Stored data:
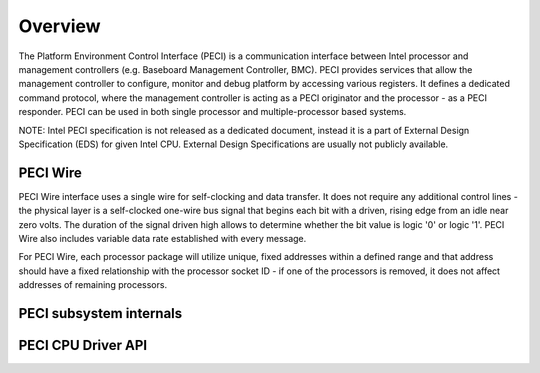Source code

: .. SPDX-License-Identifier: GPL-2.0-only

========
Overview
========

The Platform Environment Control Interface (PECI) is a communication
interface between Intel processor and management controllers
(e.g. Baseboard Management Controller, BMC).
PECI provides services that allow the management controller to
configure, monitor and debug platform by accessing various registers.
It defines a dedicated command protocol, where the management
controller is acting as a PECI originator and the processor - as
a PECI responder.
PECI can be used in both single processor and multiple-processor based
systems.

NOTE:
Intel PECI specification is not released as a dedicated document,
instead it is a part of External Design Specification (EDS) for given
Intel CPU. External Design Specifications are usually not publicly
available.

PECI Wire
---------

PECI Wire interface uses a single wire for self-clocking and data
transfer. It does not require any additional control lines - the
physical layer is a self-clocked one-wire bus signal that begins each
bit with a driven, rising edge from an idle near zero volts. The
duration of the signal driven high allows to determine whether the bit
value is logic '0' or logic '1'. PECI Wire also includes variable data
rate established with every message.

For PECI Wire, each processor package will utilize unique, fixed
addresses within a defined range and that address should
have a fixed relationship with the processor socket ID - if one of the
processors is removed, it does not affect addresses of remaining
processors.

PECI subsystem internals
------------------------

.. kernel-doc:: include/linex/peci.h
.. kernel-doc:: drivers/peci/internal.h
.. kernel-doc:: drivers/peci/core.c
.. kernel-doc:: drivers/peci/request.c

PECI CPU Driver API
-------------------
.. kernel-doc:: drivers/peci/cpu.c
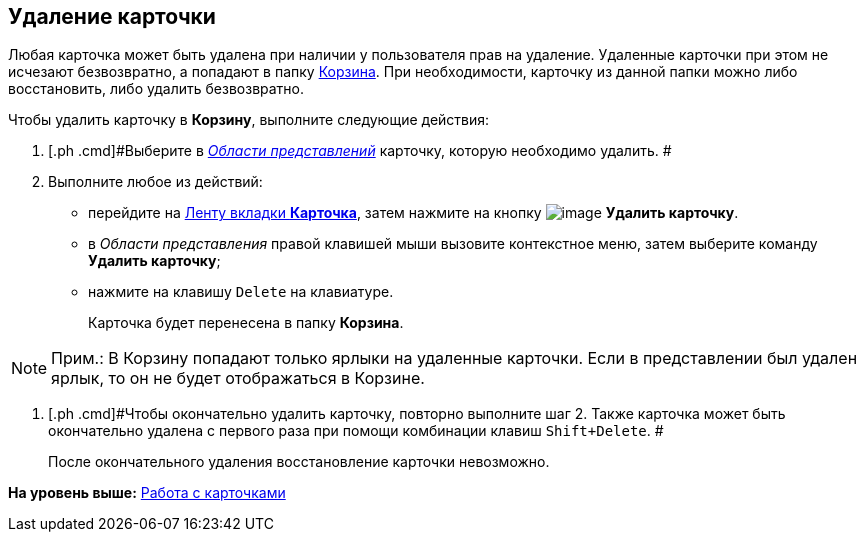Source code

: [[ariaid-title1]]
== Удаление карточки

Любая карточка может быть удалена при наличии у пользователя прав на удаление. Удаленные карточки при этом не исчезают безвозвратно, а попадают в папку xref:Folder_recyclebin.adoc[Корзина]. При необходимости, карточку из данной папки можно либо восстановить, либо удалить безвозвратно.

Чтобы удалить карточку в [.keyword]*Корзину*, выполните следующие действия:

[[task_dj1_zzv_zn__steps_q31_q1w_zn]]
. [.ph .cmd]#Выберите в xref:Interface_view_area.html[[.dfn .term]_Области представлений_] карточку, которую необходимо удалить. #
. [.ph .cmd]#Выполните любое из действий:#
* перейдите на xref:Interface_ribbon_card.html[Ленту вкладки [.keyword]*Карточка*], затем нажмите на кнопку image:img/Buttons/delete.png[image] [.keyword]*Удалить карточку*.
* в [.dfn .term]_Области представления_ правой клавишей мыши вызовите контекстное меню, затем выберите команду [.keyword]*Удалить карточку*;
* нажмите на клавишу [.kbd .ph .userinput]`Delete` на клавиатуре.
+
Карточка будет перенесена в папку [.keyword]*Корзина*.

[NOTE]
====
[.note__title]#Прим.:# В Корзину попадают только ярлыки на удаленные карточки. Если в представлении был удален ярлык, то он не будет отображаться в Корзине.
====
. [.ph .cmd]#Чтобы окончательно удалить карточку, повторно выполните шаг 2. Также карточка может быть окончательно удалена с первого раза при помощи комбинации клавиш [.kbd .ph .userinput]`Shift+Delete`. #
+
После окончательного удаления восстановление карточки невозможно.

*На уровень выше:* xref:../topics/Cards.adoc[Работа с карточками]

- [Work instructions] In the data above, find the line containing "Intel CPU. External" and the line containing "Любая карточка может". Copy exactly the stretch from the first through the second, both included, leaving out any picture.

- [Task answer]
Intel CPU. External Design Specifications are usually not publicly
available.

PECI Wire
---------

PECI Wire interface uses a single wire for self-clocking and data
transfer. It does not require any additional control lines - the
physical layer is a self-clocked one-wire bus signal that begins each
bit with a driven, rising edge from an idle near zero volts. The
duration of the signal driven high allows to determine whether the bit
value is logic '0' or logic '1'. PECI Wire also includes variable data
rate established with every message.

For PECI Wire, each processor package will utilize unique, fixed
addresses within a defined range and that address should
have a fixed relationship with the processor socket ID - if one of the
processors is removed, it does not affect addresses of remaining
processors.

PECI subsystem internals
------------------------

.. kernel-doc:: include/linex/peci.h
.. kernel-doc:: drivers/peci/internal.h
.. kernel-doc:: drivers/peci/core.c
.. kernel-doc:: drivers/peci/request.c

PECI CPU Driver API
-------------------
.. kernel-doc:: drivers/peci/cpu.c
Source code

: [[ariaid-title1]]
== Удаление карточки

Любая карточка может быть удалена при наличии у пользователя прав на удаление. Удаленные карточки при этом не исчезают безвозвратно, а попадают в папку xref:Folder_recyclebin.adoc[Корзина]. При необходимости, карточку из данной папки можно либо восстановить, либо удалить безвозвратно.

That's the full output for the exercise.